I saw a My Cat From **** episode EXACTLY like this, cat wouldn't stay off the reptile cage. I wish I could remember how it went!


----------



## Heckle& jeckle (Feb 16, 2013)

Oh I love that show, I really wish they would play it on tv..


----------



## Auroraei (Jun 18, 2013)

Heckle& jeckle said:


> Oh I love that show, I really wish they would play it on tv..


I watch it online: Watch My Cat from **** online (TV Show) - on PrimeWire | LetMeWatchThis | Formerly 1Channel


----------



## Marcia (Dec 26, 2010)

Auroraei said:


> I watch it online: Watch My Cat from **** online (TV Show) - on PrimeWire | LetMeWatchThis | Formerly 1Channel


^^^^ Yep, this. Easy fix.


----------



## Heckle& jeckle (Feb 16, 2013)

I will do this


----------



## Vanellope13 (Nov 14, 2013)

Thank you guys very much for all the advice! I have roommates so unfortunately, my gecko cannot go in a cat-free room. I'll have to get a heat pad. I have a heated mattress pad and she looooveess laying on that. I will definitely reinforce the cage. 
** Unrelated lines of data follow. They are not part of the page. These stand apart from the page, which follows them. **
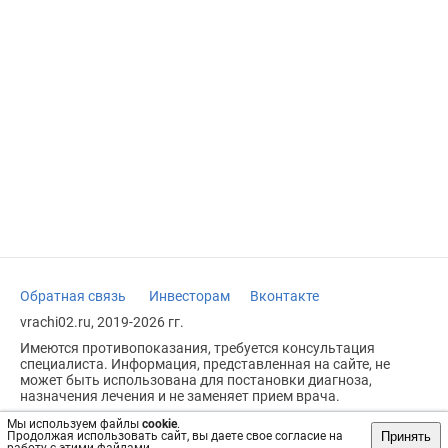
Обратная связь
Инвесторам
Вконтакте
vrachi02.ru, 2019-2026 гг.
Имеются противопоказания, требуется консультация
специалиста. Информация, представленная на сайте, не
может быть использована для постановки диагноза,
назначения лечения и не заменяет прием врача.
Возрастное ограничение: 18+
Мы используем файлы
cookie
.
Принять
Продолжая использовать сайт, вы даете свое согласие на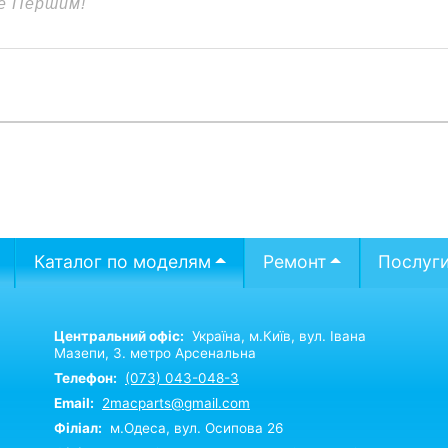
Каталог по моделям
Ремонт
Послуг
Центральний офіс:
Україна,
м.Київ,
вул. Івана
Мазепи, 3. метро Арсенальна
Телефон:
(073) 043-048-3
Email:
2macparts@gmail.com
Філіал:
м.Одеса, вул. Осипова 26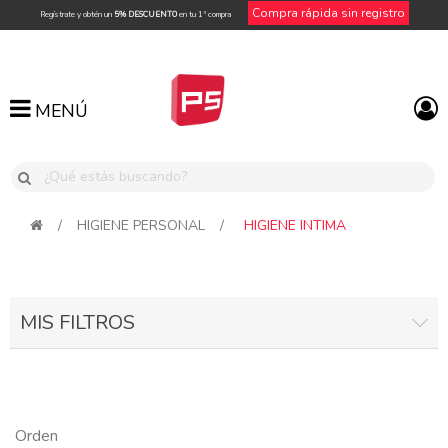
Compra rápida sin registro
Regístrate y obtén un
5% DESCUENTO
en tu 1ª compra
MENÚ
MENÚ
/
HIGIENE PERSONAL
/
HIGIENE INTIMA
MIS FILTROS
Orden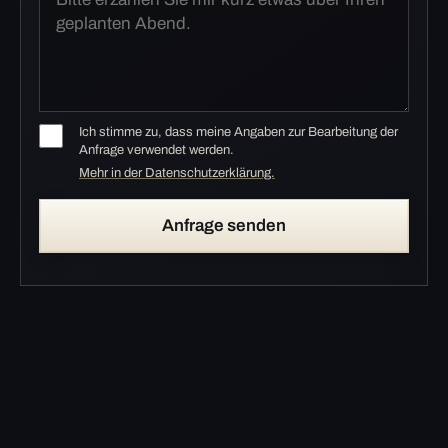
Ich stimme zu, dass meine Angaben zur Bearbeitung der
Anfrage verwendet werden.
Mehr in der Datenschutzerklärung.
Anfrage senden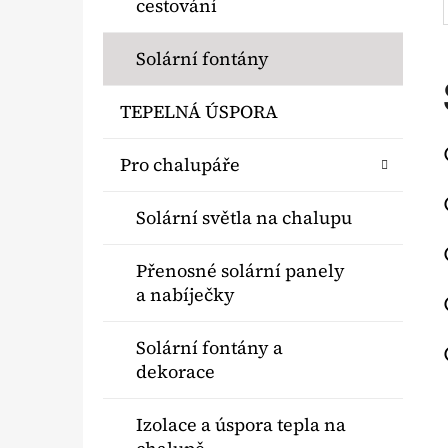
cestování
Solární fontány
TEPELNÁ ÚSPORA
Pro chalupáře
Solární světla na chalupu
Přenosné solární panely
a nabíječky
Solární fontány a
dekorace
Izolace a úspora tepla na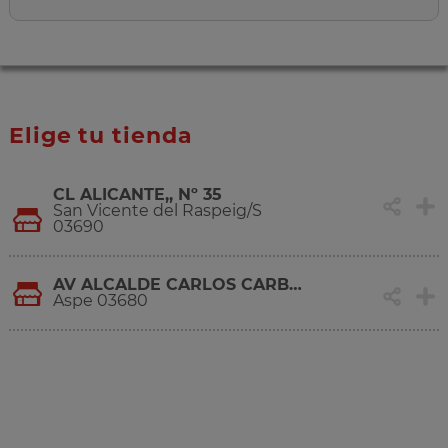
Elige tu tienda
CL ALICANTE,, Nº 35
San Vicente del Raspeig/S
03690
AV ALCALDE CARLOS CARBONELL, S/N
Aspe 03680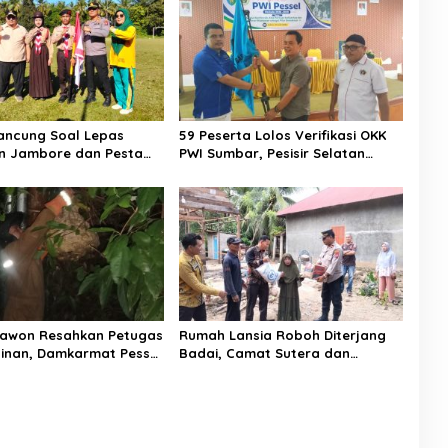
ancung Soal Lepas
59 Peserta Lolos Verifikasi OKK
n Jambore dan Pesta
PWI Sumbar, Pesisir Selatan
ni Pesannya kepada
Terbanyak dengan 11 Peserta
Tawon Resahkan Petugas
Rumah Lansia Roboh Diterjang
ainan, Damkarmat Pessel
Badai, Camat Sutera dan
k
Kapolsek Turun Tangan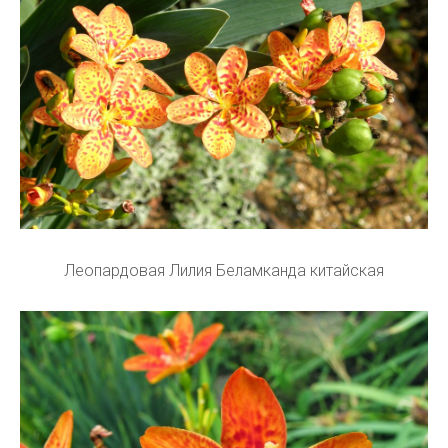
Леопардовая Лилия Беламканда китайская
Sent from Petguide.com Free App


----------



## Kytkattin (Oct 18, 2013)

I use a Ssscat on top of my tarantula tank. I don't even have a logical reason for why Midas likes to sit on her tank as she has no heater or anything. My guess is that Midas likes the air flow on his belly? I'm not going to try to understand a cat though... In any event, I LOVE the wire mesh idea. I plan on doing that when I rearrange the room and the Ssscat won't work as well (IE, we will set it off). I can even spray paint the wire to match since I don't use any heat elements.


----------



## librarychick (May 25, 2008)

You need to find a way to make sure the lamps can't get knocked over too! Its very important they're secured with a kitten already interested!


----------